As part of a study of informal financial markets in developing countries, you are investigating whether moneylenders charge "usurious" interest rates. You take a random sample of 61 loans made by moneylenders to farmers, for seeds and fertilizer. The sample mean interest rate is 37.4 (percentage points), and the sample variance is 16.8 (squared percentage points). Farmers who are able to obtain bank loans for seeds and fertilizer pay 35.9 percentage points.
Preliminary analysis shows it is reasonable to assume that interest rates charged by moneylenders on loans for seeds and fertilizer are approximately normally distributed. Test the null hypothesis that the mean interest rate charged by moneylenders is no greater than 35.9 percent, against the alternative that it is greater. Give the test statistic and rejection region, as well as the conclusion of the test. Use a 5% level of significance.

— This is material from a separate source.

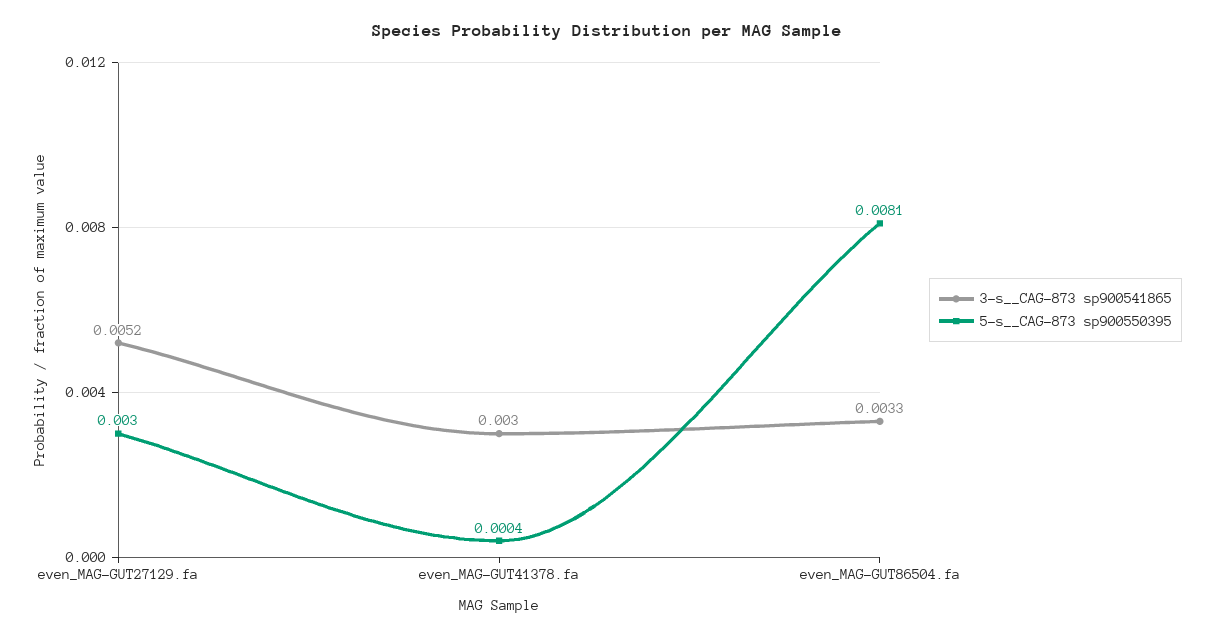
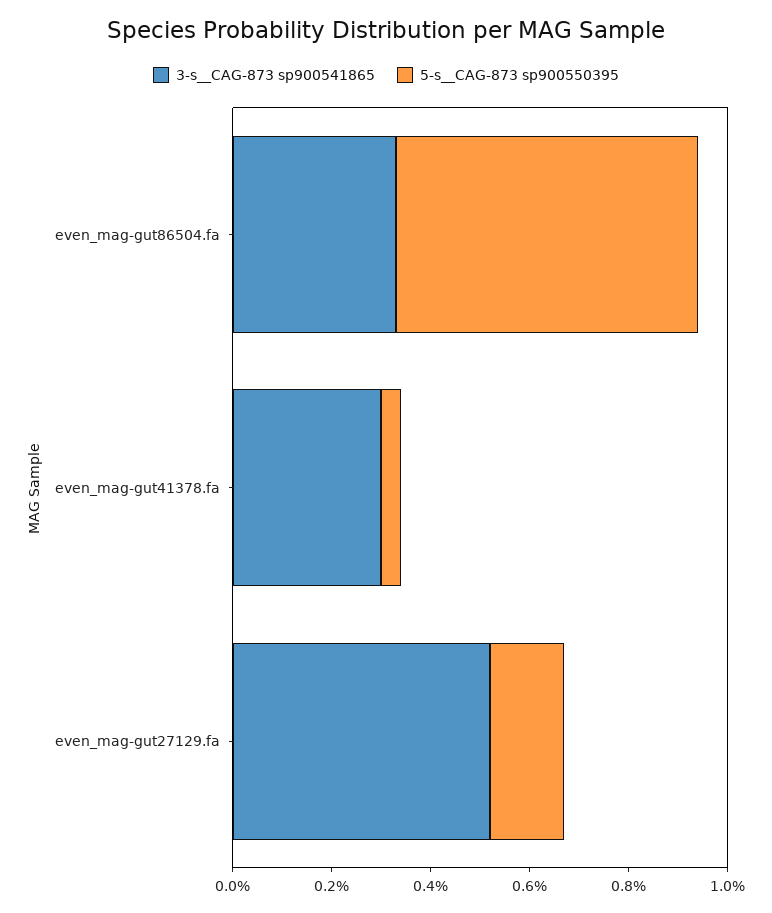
5-s__CAG-873 sp900550395, even_MAG-GUT27129.fa: 0.003 -> 0.0015
5-s__CAG-873 sp900550395, even_MAG-GUT86504.fa: 0.0081 -> 0.006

Assume there is no difference between the creditworthiness of farmers who get bank loans for seeds and fertilizer and those who borrow from moneylenders. Otherwise, this hypothesis test would not make sense, because any observed difference in interest rates then could be due to a difference in the riskiness of the loans.
Before conducting this hypothesis test using the rejection region approach, let’s conduct it using the p-value approach.
1. What is the p-value? Use 4 decimals for your answer.
2. Now taking the rejection region approach, what is the critical value? Use 2 decimals for your answer.